Your assignment> Among the records that follow, count the lines with the string "services"; report only that count.

Extracted page text data:
◆ ◆ ◆ ◆ ◆ ◆ ◆

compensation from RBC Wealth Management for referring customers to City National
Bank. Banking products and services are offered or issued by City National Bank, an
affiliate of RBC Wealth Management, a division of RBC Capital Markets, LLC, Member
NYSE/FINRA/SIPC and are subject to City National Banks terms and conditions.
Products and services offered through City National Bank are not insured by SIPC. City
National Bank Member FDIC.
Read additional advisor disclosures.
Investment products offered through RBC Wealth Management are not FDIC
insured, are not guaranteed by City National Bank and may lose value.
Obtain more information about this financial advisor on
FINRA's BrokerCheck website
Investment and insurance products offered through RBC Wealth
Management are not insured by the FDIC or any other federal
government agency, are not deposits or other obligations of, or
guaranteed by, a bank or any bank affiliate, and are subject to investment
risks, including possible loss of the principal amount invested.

◆ ◆ ◆ ◆ ◆ ◆ ◆

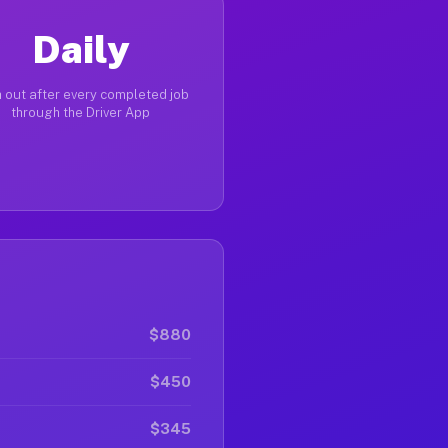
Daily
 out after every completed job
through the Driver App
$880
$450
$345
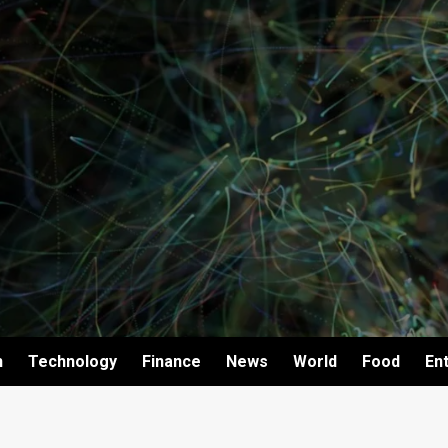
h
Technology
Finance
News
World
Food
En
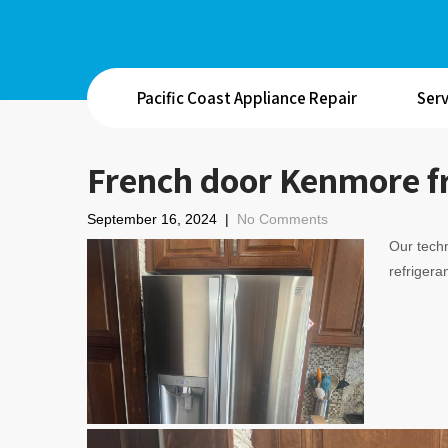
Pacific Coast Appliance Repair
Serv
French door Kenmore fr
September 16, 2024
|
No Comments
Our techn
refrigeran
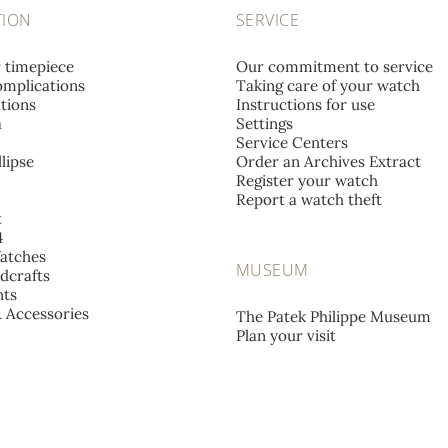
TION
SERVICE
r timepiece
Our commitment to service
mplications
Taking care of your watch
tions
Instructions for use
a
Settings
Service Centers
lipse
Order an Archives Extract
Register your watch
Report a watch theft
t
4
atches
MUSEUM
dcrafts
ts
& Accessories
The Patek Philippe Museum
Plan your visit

◆ ◆ ◆ ◆ ◆ ◆ ◆

Response below> 2